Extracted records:
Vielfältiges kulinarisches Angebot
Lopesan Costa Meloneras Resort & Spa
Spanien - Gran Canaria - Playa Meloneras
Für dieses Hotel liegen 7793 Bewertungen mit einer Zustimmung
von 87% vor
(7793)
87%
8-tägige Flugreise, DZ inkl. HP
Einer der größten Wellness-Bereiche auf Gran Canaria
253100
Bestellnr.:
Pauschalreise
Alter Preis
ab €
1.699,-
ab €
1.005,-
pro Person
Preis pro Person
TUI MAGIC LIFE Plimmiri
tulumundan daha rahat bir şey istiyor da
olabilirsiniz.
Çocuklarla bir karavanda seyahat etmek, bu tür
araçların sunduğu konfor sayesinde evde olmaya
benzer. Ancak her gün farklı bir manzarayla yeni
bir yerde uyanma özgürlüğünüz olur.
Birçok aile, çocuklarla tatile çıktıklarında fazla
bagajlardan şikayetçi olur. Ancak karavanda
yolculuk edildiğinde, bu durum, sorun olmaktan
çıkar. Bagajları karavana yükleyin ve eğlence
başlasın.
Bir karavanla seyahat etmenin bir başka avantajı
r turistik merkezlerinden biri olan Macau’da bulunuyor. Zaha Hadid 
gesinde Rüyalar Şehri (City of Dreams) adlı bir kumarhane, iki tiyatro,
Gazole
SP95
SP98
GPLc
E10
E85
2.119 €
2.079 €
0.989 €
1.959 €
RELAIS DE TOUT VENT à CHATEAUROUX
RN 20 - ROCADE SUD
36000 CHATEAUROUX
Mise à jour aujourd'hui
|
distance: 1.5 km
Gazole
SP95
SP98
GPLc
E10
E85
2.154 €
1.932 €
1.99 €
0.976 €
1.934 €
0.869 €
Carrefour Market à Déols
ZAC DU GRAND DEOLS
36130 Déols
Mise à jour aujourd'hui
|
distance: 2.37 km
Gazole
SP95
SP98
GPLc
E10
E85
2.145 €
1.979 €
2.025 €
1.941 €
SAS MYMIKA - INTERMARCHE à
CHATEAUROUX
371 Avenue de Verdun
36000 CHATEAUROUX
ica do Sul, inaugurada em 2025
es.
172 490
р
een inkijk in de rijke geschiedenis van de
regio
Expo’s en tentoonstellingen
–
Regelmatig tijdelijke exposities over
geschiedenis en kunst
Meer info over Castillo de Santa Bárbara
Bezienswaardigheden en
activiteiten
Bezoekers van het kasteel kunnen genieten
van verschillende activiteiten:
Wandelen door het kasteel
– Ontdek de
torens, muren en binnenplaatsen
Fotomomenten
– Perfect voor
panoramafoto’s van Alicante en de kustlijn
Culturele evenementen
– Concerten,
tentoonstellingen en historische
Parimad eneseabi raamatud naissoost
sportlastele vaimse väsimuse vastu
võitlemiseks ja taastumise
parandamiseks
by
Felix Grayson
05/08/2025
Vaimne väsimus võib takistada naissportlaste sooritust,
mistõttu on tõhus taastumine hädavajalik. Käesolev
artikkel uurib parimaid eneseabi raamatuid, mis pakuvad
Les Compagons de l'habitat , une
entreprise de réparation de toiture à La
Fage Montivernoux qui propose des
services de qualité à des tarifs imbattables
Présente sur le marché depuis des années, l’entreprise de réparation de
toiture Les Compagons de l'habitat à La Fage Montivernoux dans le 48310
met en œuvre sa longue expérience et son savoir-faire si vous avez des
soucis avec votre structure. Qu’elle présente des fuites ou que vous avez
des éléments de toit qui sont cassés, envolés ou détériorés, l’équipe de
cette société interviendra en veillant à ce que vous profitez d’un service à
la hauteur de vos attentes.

> **WORK TO BE COMPLETED**: Scan the entries above and copy each line where "Déols" occurs.

> **TASK RESPONSE**:
Carrefour Market à Déols
36130 Déols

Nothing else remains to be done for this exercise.